━━ Available data ━━

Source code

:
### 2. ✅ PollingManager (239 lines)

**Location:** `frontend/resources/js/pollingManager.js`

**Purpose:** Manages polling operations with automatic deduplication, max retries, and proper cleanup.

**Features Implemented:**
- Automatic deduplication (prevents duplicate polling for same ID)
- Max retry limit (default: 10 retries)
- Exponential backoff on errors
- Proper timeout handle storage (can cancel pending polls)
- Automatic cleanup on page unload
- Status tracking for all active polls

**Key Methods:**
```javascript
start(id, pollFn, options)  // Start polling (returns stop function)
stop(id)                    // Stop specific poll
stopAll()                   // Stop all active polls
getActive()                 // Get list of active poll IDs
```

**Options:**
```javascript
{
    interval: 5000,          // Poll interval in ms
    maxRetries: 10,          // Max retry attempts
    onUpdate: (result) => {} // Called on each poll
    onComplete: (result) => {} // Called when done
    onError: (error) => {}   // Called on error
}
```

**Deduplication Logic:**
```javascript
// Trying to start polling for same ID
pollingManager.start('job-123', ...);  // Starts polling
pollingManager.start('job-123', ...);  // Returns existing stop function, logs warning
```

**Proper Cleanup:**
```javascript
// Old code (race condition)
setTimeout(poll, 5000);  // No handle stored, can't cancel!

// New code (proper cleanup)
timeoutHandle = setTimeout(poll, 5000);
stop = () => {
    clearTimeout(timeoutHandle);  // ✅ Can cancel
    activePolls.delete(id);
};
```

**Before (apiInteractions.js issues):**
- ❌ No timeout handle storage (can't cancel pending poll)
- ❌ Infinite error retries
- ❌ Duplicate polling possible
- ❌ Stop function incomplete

━━━

* [What you have to do] Give every line above again, word for word.

* [Response for this exercise]
Source code

:
### 2. ✅ PollingManager (239 lines)

**Location:** `frontend/resources/js/pollingManager.js`

**Purpose:** Manages polling operations with automatic deduplication, max retries, and proper cleanup.

**Features Implemented:**
- Automatic deduplication (prevents duplicate polling for same ID)
- Max retry limit (default: 10 retries)
- Exponential backoff on errors
- Proper timeout handle storage (can cancel pending polls)
- Automatic cleanup on page unload
- Status tracking for all active polls

**Key Methods:**
```javascript
start(id, pollFn, options)  // Start polling (returns stop function)
stop(id)                    // Stop specific poll
stopAll()                   // Stop all active polls
getActive()                 // Get list of active poll IDs
```

**Options:**
```javascript
{
    interval: 5000,          // Poll interval in ms
    maxRetries: 10,          // Max retry attempts
    onUpdate: (result) => {} // Called on each poll
    onComplete: (result) => {} // Called when done
    onError: (error) => {}   // Called on error
}
```

**Deduplication Logic:**
```javascript
// Trying to start polling for same ID
pollingManager.start('job-123', ...);  // Starts polling
pollingManager.start('job-123', ...);  // Returns existing stop function, logs warning
```

**Proper Cleanup:**
```javascript
// Old code (race condition)
setTimeout(poll, 5000);  // No handle stored, can't cancel!

// New code (proper cleanup)
timeoutHandle = setTimeout(poll, 5000);
stop = () => {
    clearTimeout(timeoutHandle);  // ✅ Can cancel
    activePolls.delete(id);
};
```

**Before (apiInteractions.js issues):**
- ❌ No timeout handle storage (can't cancel pending poll)
- ❌ Infinite error retries
- ❌ Duplicate polling possible
- ❌ Stop function incomplete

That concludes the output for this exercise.